<<<<
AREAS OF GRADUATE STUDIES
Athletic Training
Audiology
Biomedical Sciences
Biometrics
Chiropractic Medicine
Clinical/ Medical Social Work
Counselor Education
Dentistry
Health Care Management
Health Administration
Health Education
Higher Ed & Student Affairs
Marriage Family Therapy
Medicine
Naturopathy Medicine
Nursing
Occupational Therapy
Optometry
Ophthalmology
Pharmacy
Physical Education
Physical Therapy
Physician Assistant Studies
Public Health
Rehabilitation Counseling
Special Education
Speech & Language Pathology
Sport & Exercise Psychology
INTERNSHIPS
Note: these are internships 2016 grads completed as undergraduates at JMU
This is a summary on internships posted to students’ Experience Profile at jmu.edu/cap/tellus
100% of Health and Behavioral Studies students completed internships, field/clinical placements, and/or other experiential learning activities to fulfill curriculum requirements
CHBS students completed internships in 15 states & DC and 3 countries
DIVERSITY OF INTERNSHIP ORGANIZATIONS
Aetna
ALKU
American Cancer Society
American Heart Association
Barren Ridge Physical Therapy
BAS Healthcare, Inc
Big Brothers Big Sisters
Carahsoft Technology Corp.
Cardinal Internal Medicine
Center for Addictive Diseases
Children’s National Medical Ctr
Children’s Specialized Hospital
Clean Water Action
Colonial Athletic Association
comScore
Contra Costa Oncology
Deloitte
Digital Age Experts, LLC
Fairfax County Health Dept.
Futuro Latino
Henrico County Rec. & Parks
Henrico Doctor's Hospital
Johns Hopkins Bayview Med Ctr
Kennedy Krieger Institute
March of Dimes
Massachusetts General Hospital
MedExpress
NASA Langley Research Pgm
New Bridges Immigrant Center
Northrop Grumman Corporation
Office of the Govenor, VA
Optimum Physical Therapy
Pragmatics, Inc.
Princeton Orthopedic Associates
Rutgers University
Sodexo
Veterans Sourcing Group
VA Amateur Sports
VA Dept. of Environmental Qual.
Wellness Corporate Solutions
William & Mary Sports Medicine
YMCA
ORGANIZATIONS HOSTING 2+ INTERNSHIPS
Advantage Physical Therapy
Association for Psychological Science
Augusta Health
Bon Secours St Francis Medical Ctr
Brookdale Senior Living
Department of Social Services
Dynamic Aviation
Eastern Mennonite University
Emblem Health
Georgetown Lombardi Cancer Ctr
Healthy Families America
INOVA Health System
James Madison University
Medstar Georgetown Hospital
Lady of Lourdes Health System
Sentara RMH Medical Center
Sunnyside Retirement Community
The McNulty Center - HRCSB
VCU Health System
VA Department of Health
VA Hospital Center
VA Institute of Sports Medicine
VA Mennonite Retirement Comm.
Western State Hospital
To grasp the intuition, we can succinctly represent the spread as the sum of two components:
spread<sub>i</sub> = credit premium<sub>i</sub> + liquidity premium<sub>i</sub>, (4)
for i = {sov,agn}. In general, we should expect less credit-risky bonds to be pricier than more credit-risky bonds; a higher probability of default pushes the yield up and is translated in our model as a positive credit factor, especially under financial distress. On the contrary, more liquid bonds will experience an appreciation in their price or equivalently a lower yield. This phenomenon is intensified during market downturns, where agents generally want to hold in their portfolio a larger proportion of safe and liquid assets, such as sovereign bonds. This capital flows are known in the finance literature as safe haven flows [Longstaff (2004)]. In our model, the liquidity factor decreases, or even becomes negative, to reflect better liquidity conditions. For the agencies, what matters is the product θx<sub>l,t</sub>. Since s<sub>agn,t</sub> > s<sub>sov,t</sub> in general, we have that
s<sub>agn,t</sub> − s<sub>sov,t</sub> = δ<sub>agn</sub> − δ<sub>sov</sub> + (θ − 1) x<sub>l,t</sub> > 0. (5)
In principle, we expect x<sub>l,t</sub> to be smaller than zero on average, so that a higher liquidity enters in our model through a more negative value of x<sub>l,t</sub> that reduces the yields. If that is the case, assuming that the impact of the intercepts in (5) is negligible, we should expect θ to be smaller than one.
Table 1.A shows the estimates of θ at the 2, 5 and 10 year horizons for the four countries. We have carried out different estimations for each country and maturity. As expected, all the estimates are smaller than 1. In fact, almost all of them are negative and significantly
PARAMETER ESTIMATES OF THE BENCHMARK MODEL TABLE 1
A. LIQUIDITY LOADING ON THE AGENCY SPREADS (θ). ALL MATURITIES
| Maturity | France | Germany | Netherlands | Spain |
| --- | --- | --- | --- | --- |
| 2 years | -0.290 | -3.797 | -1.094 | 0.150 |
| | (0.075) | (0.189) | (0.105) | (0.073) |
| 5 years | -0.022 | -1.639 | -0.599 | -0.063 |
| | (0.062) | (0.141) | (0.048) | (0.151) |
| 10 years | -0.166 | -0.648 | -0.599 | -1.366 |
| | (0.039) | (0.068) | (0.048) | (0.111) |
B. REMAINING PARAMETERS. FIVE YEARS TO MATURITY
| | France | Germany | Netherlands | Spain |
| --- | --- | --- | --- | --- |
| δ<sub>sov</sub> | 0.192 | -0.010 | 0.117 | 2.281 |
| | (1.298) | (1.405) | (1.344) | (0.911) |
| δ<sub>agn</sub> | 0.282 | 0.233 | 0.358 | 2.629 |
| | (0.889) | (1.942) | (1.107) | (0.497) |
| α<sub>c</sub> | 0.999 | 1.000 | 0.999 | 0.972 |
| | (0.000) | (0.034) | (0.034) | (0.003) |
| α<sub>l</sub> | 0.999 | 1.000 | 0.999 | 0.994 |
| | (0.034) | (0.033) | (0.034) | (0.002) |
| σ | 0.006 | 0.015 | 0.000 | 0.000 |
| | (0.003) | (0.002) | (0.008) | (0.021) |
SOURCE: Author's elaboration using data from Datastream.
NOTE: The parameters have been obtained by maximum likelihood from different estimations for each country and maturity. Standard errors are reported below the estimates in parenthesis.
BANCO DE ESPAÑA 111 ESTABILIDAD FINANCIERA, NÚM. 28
>>>>
What's needed is every line of the listing, transcribed word for word.

AREAS OF GRADUATE STUDIES
Athletic Training
Audiology
Biomedical Sciences
Biometrics
Chiropractic Medicine
Clinical/ Medical Social Work
Counselor Education
Dentistry
Health Care Management
Health Administration
Health Education
Higher Ed & Student Affairs
Marriage Family Therapy
Medicine
Naturopathy Medicine
Nursing
Occupational Therapy
Optometry
Ophthalmology
Pharmacy
Physical Education
Physical Therapy
Physician Assistant Studies
Public Health
Rehabilitation Counseling
Special Education
Speech & Language Pathology
Sport & Exercise Psychology
INTERNSHIPS
Note: these are internships 2016 grads completed as undergraduates at JMU
This is a summary on internships posted to students’ Experience Profile at jmu.edu/cap/tellus
100% of Health and Behavioral Studies students completed internships, field/clinical placements, and/or other experiential learning activities to fulfill curriculum requirements
CHBS students completed internships in 15 states & DC and 3 countries
DIVERSITY OF INTERNSHIP ORGANIZATIONS
Aetna
ALKU
American Cancer Society
American Heart Association
Barren Ridge Physical Therapy
BAS Healthcare, Inc
Big Brothers Big Sisters
Carahsoft Technology Corp.
Cardinal Internal Medicine
Center for Addictive Diseases
Children’s National Medical Ctr
Children’s Specialized Hospital
Clean Water Action
Colonial Athletic Association
comScore
Contra Costa Oncology
Deloitte
Digital Age Experts, LLC
Fairfax County Health Dept.
Futuro Latino
Henrico County Rec. & Parks
Henrico Doctor's Hospital
Johns Hopkins Bayview Med Ctr
Kennedy Krieger Institute
March of Dimes
Massachusetts General Hospital
MedExpress
NASA Langley Research Pgm
New Bridges Immigrant Center
Northrop Grumman Corporation
Office of the Govenor, VA
Optimum Physical Therapy
Pragmatics, Inc.
Princeton Orthopedic Associates
Rutgers University
Sodexo
Veterans Sourcing Group
VA Amateur Sports
VA Dept. of Environmental Qual.
Wellness Corporate Solutions
William & Mary Sports Medicine
YMCA
ORGANIZATIONS HOSTING 2+ INTERNSHIPS
Advantage Physical Therapy
Association for Psychological Science
Augusta Health
Bon Secours St Francis Medical Ctr
Brookdale Senior Living
Department of Social Services
Dynamic Aviation
Eastern Mennonite University
Emblem Health
Georgetown Lombardi Cancer Ctr
Healthy Families America
INOVA Health System
James Madison University
Medstar Georgetown Hospital
Lady of Lourdes Health System
Sentara RMH Medical Center
Sunnyside Retirement Community
The McNulty Center - HRCSB
VCU Health System
VA Department of Health
VA Hospital Center
VA Institute of Sports Medicine
VA Mennonite Retirement Comm.
Western State Hospital
To grasp the intuition, we can succinctly represent the spread as the sum of two components:
spread<sub>i</sub> = credit premium<sub>i</sub> + liquidity premium<sub>i</sub>, (4)
for i = {sov,agn}. In general, we should expect less credit-risky bonds to be pricier than more credit-risky bonds; a higher probability of default pushes the yield up and is translated in our model as a positive credit factor, especially under financial distress. On the contrary, more liquid bonds will experience an appreciation in their price or equivalently a lower yield. This phenomenon is intensified during market downturns, where agents generally want to hold in their portfolio a larger proportion of safe and liquid assets, such as sovereign bonds. This capital flows are known in the finance literature as safe haven flows [Longstaff (2004)]. In our model, the liquidity factor decreases, or even becomes negative, to reflect better liquidity conditions. For the agencies, what matters is the product θx<sub>l,t</sub>. Since s<sub>agn,t</sub> > s<sub>sov,t</sub> in general, we have that
s<sub>agn,t</sub> − s<sub>sov,t</sub> = δ<sub>agn</sub> − δ<sub>sov</sub> + (θ − 1) x<sub>l,t</sub> > 0. (5)
In principle, we expect x<sub>l,t</sub> to be smaller than zero on average, so that a higher liquidity enters in our model through a more negative value of x<sub>l,t</sub> that reduces the yields. If that is the case, assuming that the impact of the intercepts in (5) is negligible, we should expect θ to be smaller than one.
Table 1.A shows the estimates of θ at the 2, 5 and 10 year horizons for the four countries. We have carried out different estimations for each country and maturity. As expected, all the estimates are smaller than 1. In fact, almost all of them are negative and significantly
PARAMETER ESTIMATES OF THE BENCHMARK MODEL TABLE 1
A. LIQUIDITY LOADING ON THE AGENCY SPREADS (θ). ALL MATURITIES
| Maturity | France | Germany | Netherlands | Spain |
| --- | --- | --- | --- | --- |
| 2 years | -0.290 | -3.797 | -1.094 | 0.150 |
| | (0.075) | (0.189) | (0.105) | (0.073) |
| 5 years | -0.022 | -1.639 | -0.599 | -0.063 |
| | (0.062) | (0.141) | (0.048) | (0.151) |
| 10 years | -0.166 | -0.648 | -0.599 | -1.366 |
| | (0.039) | (0.068) | (0.048) | (0.111) |
B. REMAINING PARAMETERS. FIVE YEARS TO MATURITY
| | France | Germany | Netherlands | Spain |
| --- | --- | --- | --- | --- |
| δ<sub>sov</sub> | 0.192 | -0.010 | 0.117 | 2.281 |
| | (1.298) | (1.405) | (1.344) | (0.911) |
| δ<sub>agn</sub> | 0.282 | 0.233 | 0.358 | 2.629 |
| | (0.889) | (1.942) | (1.107) | (0.497) |
| α<sub>c</sub> | 0.999 | 1.000 | 0.999 | 0.972 |
| | (0.000) | (0.034) | (0.034) | (0.003) |
| α<sub>l</sub> | 0.999 | 1.000 | 0.999 | 0.994 |
| | (0.034) | (0.033) | (0.034) | (0.002) |
| σ | 0.006 | 0.015 | 0.000 | 0.000 |
| | (0.003) | (0.002) | (0.008) | (0.021) |
SOURCE: Author's elaboration using data from Datastream.
NOTE: The parameters have been obtained by maximum likelihood from different estimations for each country and maturity. Standard errors are reported below the estimates in parenthesis.
BANCO DE ESPAÑA 111 ESTABILIDAD FINANCIERA, NÚM. 28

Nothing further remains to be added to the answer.